Cuando el terror se vuelve una herramienta para poder controlar el sistema, el orden y la forma de ver el mundo (es decir, cuando controla el discurso ideológico y práctico), todo se mueve alrededor del mismo: ya nada puede funcionar sin terror. El ser humano, como sabemos, reacciona a cualquier hecho, en un ambiente de terror, con suma cautela y cuidado, pero también con impulsividad y rabia. En tiempos de desgracia, la única opción viable pareciera que fuese responder con acciones desgraciadas. ¿Por qué no? Al final, más sumergidos en la desgracia ya no podemos estar. Esta imagen medio apocalíptica, no obstante, nos lleva a tomar decisiones muy poco pensadas. Claramente, estoy en desacuerdo con la respuesta desgraciada a sucesos desgraciados: la solución ya la he dicho antes y es la que se encuentra en el dialogar con el fin de llegar a la tranquilidad mutua. Lamentablemente, no es tan fácil y, por ahora, no es factible.

El punto a seguir es que no se normalicen estos hechos. Es lo más dañino. Pareciese como si las protestas no funcionaran, pero sí funcionan y son, a veces, el único motor que sirve para dar cuenta de que no se quiere seguir viviendo así; de que hay una solución pacífica para acabar con el terror. Tiene que servir, además, para que, al mismo tiempo, no se generalice al enemigo y que no se cree una causa del problema en donde no la hay.

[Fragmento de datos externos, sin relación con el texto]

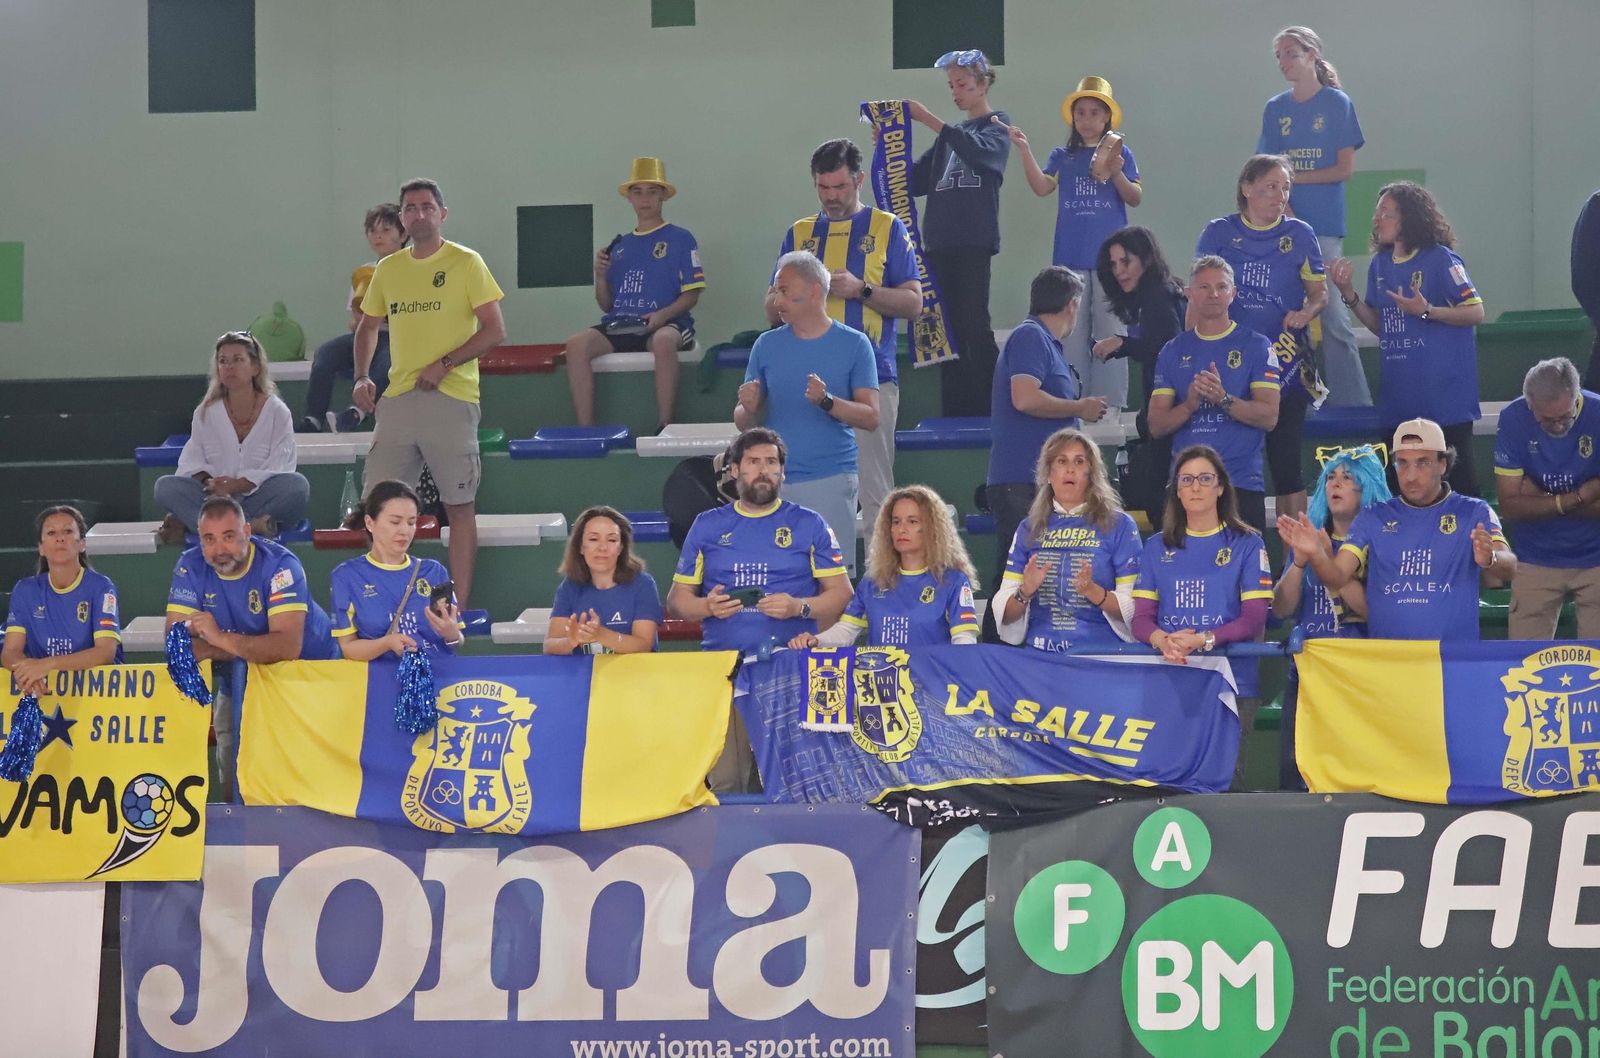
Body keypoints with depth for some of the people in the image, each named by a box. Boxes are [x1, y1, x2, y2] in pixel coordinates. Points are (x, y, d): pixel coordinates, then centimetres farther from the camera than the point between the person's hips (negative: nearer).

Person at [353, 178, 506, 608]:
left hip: (451, 398, -5)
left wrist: (444, 364, -14)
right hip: (398, 397, 5)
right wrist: (362, 376, 9)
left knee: (460, 506, -1)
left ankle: (459, 608, 1)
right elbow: (368, 326, 25)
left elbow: (495, 330, -6)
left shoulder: (465, 262, -1)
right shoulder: (388, 268, 14)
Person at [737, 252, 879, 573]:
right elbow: (742, 422, 13)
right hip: (774, 482, 2)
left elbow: (871, 417, -3)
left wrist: (827, 401, -19)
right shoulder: (767, 345, 10)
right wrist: (748, 408, -11)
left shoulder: (854, 344, 2)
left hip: (831, 481, -2)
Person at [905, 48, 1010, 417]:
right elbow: (917, 181, 21)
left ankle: (991, 409, -12)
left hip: (974, 239, -6)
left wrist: (929, 120, -20)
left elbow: (979, 152, -16)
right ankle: (956, 410, 1)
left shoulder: (997, 125, 6)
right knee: (949, 328, 1)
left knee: (974, 324, -13)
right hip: (940, 241, 6)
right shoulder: (950, 134, 23)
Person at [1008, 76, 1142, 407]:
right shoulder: (1063, 157, 10)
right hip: (1070, 258, 2)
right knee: (1071, 335, 6)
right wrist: (1025, 150, -15)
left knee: (1109, 335, -2)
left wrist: (1116, 174, -21)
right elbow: (1042, 187, -5)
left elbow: (1136, 198, -2)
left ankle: (1110, 406, 0)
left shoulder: (1120, 153, 4)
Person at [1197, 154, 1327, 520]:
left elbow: (1320, 292, 7)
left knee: (1285, 458, 0)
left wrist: (1307, 312, -15)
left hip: (1287, 363, 0)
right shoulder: (1219, 233, 3)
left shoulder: (1299, 235, 3)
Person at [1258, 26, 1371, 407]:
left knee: (1332, 316, -10)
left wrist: (1294, 177, -9)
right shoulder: (1275, 108, 12)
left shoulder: (1337, 104, 0)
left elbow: (1345, 170, -4)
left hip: (1324, 225, -4)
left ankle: (1353, 403, -6)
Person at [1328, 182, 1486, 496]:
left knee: (1455, 465, -4)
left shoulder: (1441, 259, -8)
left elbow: (1476, 312, -11)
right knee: (1397, 477, 11)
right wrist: (1348, 294, 6)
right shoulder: (1380, 264, 12)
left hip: (1444, 387, -7)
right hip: (1398, 387, 7)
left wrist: (1426, 311, -20)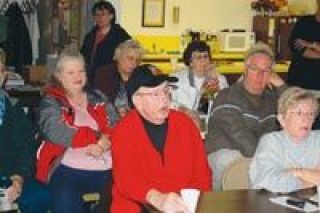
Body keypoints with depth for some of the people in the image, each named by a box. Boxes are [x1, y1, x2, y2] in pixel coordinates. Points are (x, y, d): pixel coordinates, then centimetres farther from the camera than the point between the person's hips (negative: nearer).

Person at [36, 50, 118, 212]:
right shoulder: (51, 102, 9)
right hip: (69, 170, -3)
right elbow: (55, 132, -9)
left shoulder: (98, 98, 21)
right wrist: (97, 137, -11)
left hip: (106, 169, 4)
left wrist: (106, 140, -13)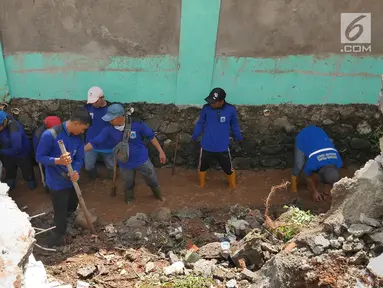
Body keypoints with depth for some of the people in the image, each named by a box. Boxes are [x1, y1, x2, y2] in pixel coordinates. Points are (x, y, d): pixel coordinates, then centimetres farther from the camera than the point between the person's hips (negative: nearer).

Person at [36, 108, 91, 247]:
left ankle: (60, 222, 56)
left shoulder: (79, 137, -6)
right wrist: (58, 161, -34)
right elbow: (39, 157, -17)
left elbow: (79, 158, -1)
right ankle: (59, 234, 38)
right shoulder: (50, 135, -25)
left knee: (72, 207, 26)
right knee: (61, 211, 10)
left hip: (72, 180, 6)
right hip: (57, 183, -6)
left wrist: (76, 171, -21)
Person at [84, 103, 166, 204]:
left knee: (153, 181, 17)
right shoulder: (108, 130, -18)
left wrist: (161, 151, -9)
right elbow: (94, 142, -14)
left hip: (142, 160, -1)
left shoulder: (136, 124, -23)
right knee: (128, 185, 25)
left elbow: (151, 136, -12)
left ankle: (159, 196, 49)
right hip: (125, 164, 2)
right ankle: (129, 201, 55)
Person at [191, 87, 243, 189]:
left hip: (222, 148, 0)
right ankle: (202, 184, 49)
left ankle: (233, 186, 44)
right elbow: (200, 124, 2)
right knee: (202, 167, 21)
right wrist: (194, 137, 4)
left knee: (228, 169, 17)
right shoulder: (206, 108, -12)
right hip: (206, 146, 1)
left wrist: (239, 138, 16)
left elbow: (235, 126, 5)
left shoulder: (231, 109, -12)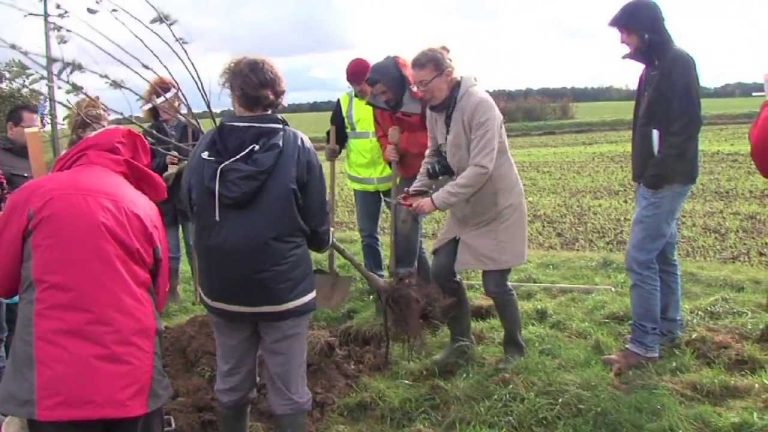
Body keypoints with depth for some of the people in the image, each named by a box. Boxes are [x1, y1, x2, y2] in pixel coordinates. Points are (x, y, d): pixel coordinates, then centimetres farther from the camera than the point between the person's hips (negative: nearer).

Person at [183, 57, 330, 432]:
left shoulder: (206, 147, -5)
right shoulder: (296, 146, -12)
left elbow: (190, 208, 7)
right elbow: (317, 223, -7)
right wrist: (321, 241, 16)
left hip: (222, 287, 3)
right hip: (284, 287, -3)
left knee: (231, 384, 20)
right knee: (288, 391, 9)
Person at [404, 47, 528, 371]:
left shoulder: (479, 104, -24)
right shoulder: (434, 110, 0)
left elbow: (481, 168, -29)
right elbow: (434, 155, 11)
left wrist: (436, 200, -29)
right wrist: (419, 188, -6)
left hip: (497, 206, -7)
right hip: (464, 208, 7)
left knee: (495, 284, -2)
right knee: (441, 272, 4)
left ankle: (515, 348, 22)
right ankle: (461, 342, 23)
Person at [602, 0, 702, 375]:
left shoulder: (677, 64, -13)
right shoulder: (657, 66, 15)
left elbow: (686, 126, -21)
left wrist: (658, 173, -22)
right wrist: (645, 174, 12)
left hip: (667, 180, -10)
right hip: (656, 179, 10)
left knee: (640, 257, -10)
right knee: (662, 255, 15)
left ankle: (643, 345, -4)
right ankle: (668, 329, 27)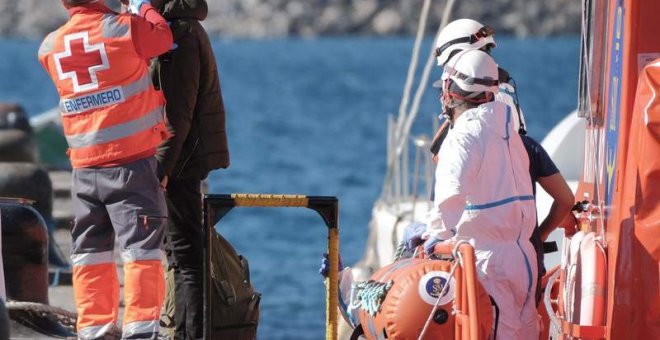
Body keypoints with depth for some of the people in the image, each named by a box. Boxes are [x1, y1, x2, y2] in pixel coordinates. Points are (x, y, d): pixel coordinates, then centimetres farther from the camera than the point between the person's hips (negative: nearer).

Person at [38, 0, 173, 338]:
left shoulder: (50, 47, 5)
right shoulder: (123, 28, -10)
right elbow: (162, 36, 6)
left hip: (84, 167, 5)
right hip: (132, 160, -5)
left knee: (90, 251, 11)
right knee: (141, 247, -2)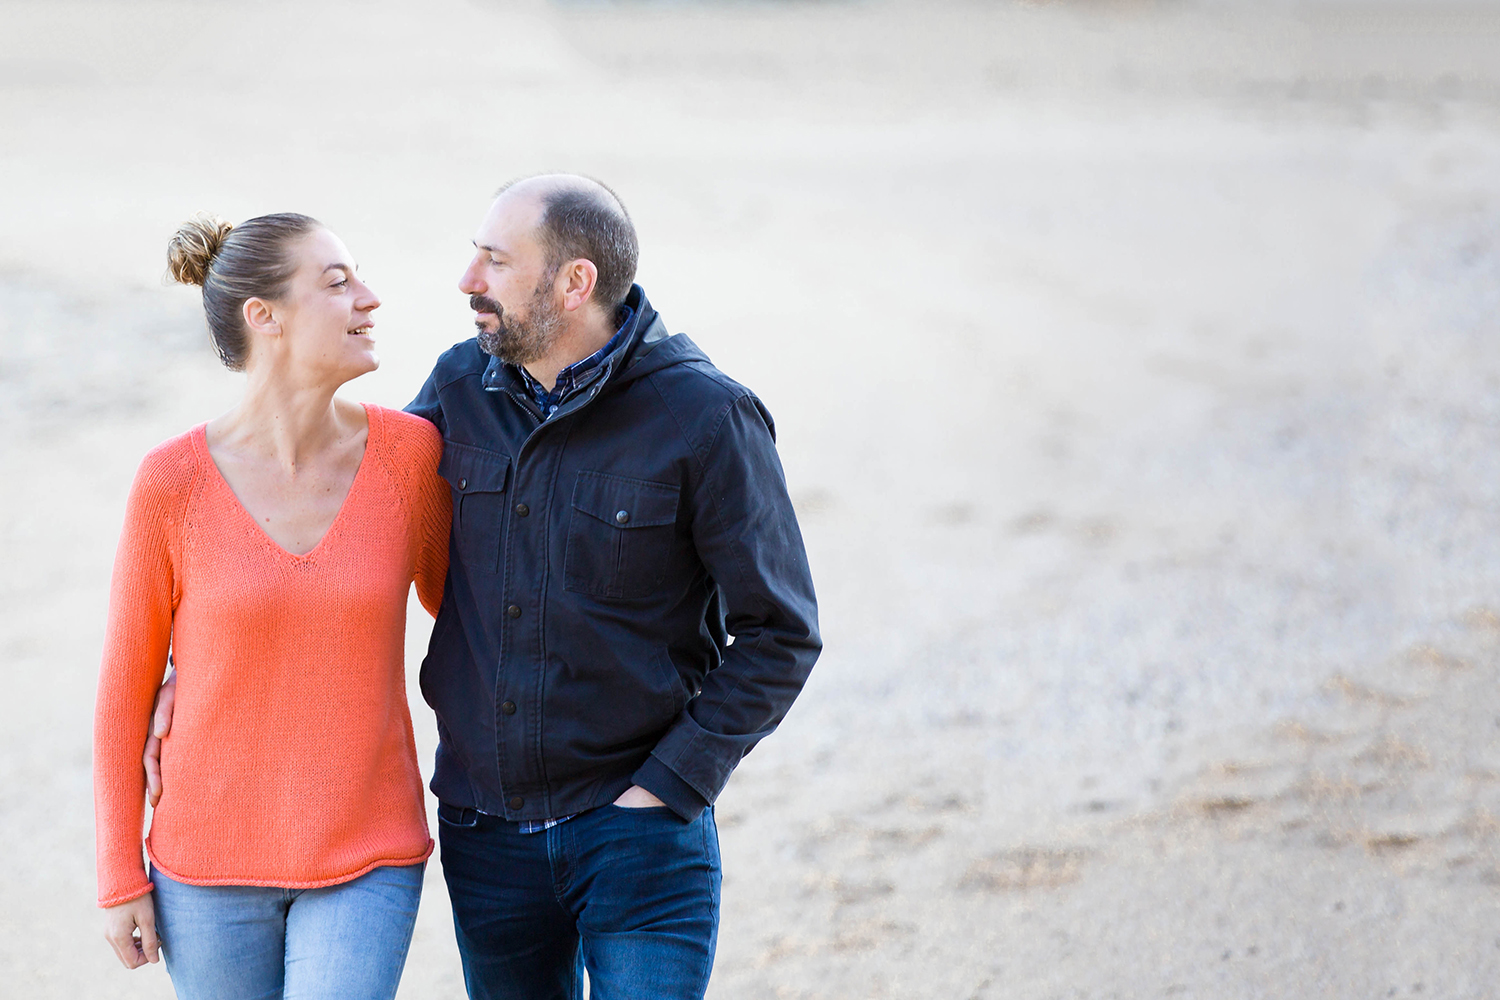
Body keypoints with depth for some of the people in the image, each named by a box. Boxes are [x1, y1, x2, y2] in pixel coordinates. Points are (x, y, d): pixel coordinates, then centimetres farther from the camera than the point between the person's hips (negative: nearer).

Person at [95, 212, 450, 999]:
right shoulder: (172, 484, -12)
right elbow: (125, 688, -2)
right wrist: (120, 878, -1)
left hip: (364, 859, 0)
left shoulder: (408, 451, -9)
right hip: (212, 860, 0)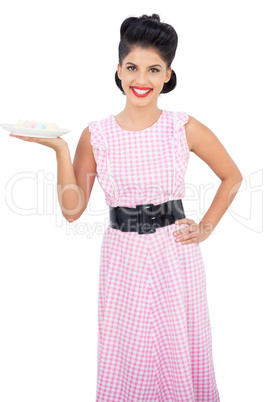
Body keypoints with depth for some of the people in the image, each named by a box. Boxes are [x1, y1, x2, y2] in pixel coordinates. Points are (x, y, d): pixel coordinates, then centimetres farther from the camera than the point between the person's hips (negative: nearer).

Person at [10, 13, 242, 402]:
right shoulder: (96, 135, -3)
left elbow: (232, 177, 9)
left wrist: (206, 227, 3)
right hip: (123, 257, 1)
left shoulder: (185, 128, -4)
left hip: (176, 254, 0)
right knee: (126, 358, 13)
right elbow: (73, 209, -4)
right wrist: (61, 149, -13)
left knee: (180, 353, 14)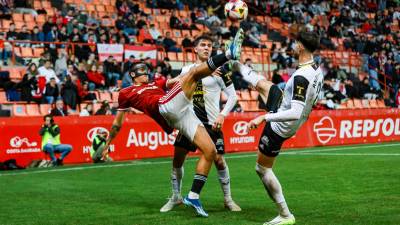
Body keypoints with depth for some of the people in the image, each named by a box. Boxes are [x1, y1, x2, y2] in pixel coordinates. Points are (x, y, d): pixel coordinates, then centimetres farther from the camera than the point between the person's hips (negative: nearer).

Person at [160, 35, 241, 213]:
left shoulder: (218, 70, -3)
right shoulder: (186, 70, 9)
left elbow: (233, 96, -2)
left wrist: (222, 115, -13)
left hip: (211, 123, -3)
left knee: (218, 160, -5)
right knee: (177, 158, 0)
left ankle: (228, 199, 12)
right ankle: (176, 197, 17)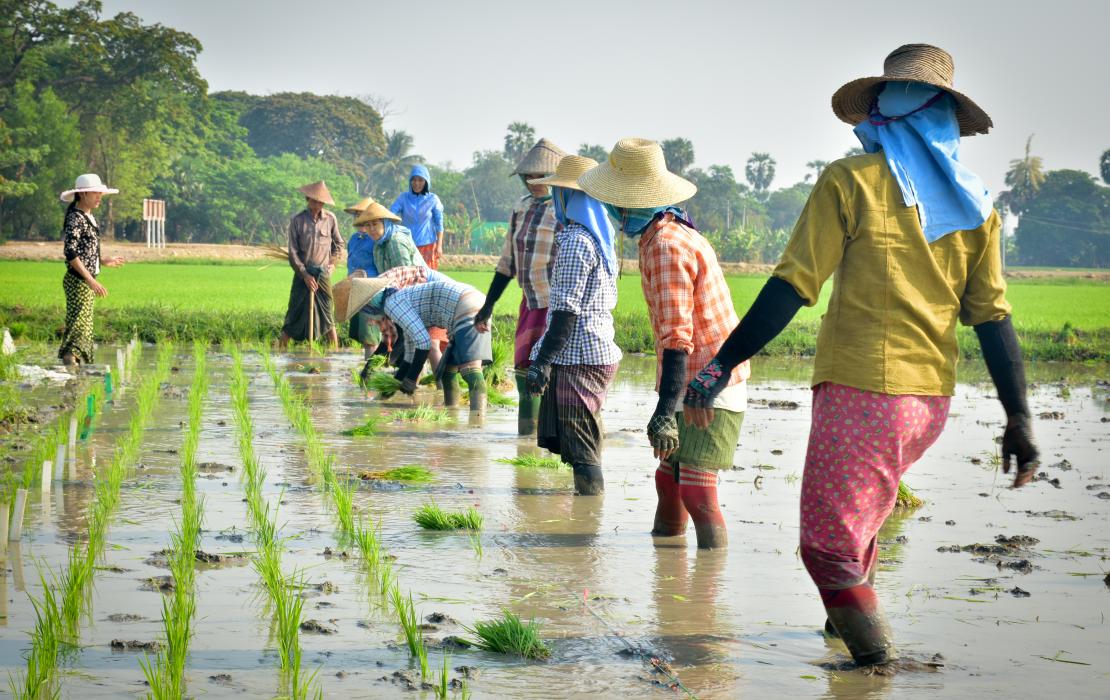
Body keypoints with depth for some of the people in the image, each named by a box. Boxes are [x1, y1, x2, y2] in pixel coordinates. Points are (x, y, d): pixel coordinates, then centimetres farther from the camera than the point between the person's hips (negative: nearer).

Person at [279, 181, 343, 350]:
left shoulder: (330, 219, 2)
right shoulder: (297, 221, -2)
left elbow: (338, 244, 17)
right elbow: (293, 252, -2)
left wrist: (332, 263, 6)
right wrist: (305, 274, -8)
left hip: (323, 274, 1)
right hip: (303, 274, -1)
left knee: (327, 314, 4)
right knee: (295, 314, -1)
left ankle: (335, 351, 9)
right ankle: (280, 348, 4)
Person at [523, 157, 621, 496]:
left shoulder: (575, 241, -14)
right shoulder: (600, 239, 16)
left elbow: (567, 310, -19)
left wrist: (543, 361, -19)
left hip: (577, 357, -10)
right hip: (601, 352, 10)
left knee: (580, 449, -7)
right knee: (586, 447, 14)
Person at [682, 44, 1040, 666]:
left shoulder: (853, 181, -5)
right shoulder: (975, 203, 8)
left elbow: (793, 287, -11)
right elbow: (992, 315, 6)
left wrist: (722, 365, -8)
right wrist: (1019, 416, 9)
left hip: (860, 388, -6)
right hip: (933, 397, 7)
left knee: (830, 545, 0)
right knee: (863, 515, 28)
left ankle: (877, 652, -7)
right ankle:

El error no está cien por ciento, por ejemplo, en los refugiados, en el Brexit, en la religión y cultura musulmana, en los pobladores de Estados Unidos, en los pobladores de Latinoamérica y en los de cada parte del mundo.  El problema está repartido en cada ser humano y cada uno tiene el deber y el derecho a ver la manera más sensata y racional de solucionarlo por más que, en la actualidad, parezca todo un circuito de caos que regresa siempre al miedo. No es así. La consciencia de cada uno se crea y muta con el tiempo. En tiempos de actitudes más calientes, en donde ocurren atentados en cada parte del mundo cada día (desde un atropello a una multitud hasta un tiroteo a policías), las decisiones tomadas deben de ser más razonadas. Protestemos pacíficamente de todas las maneras posibles para que la normalidad del terror nunca exista.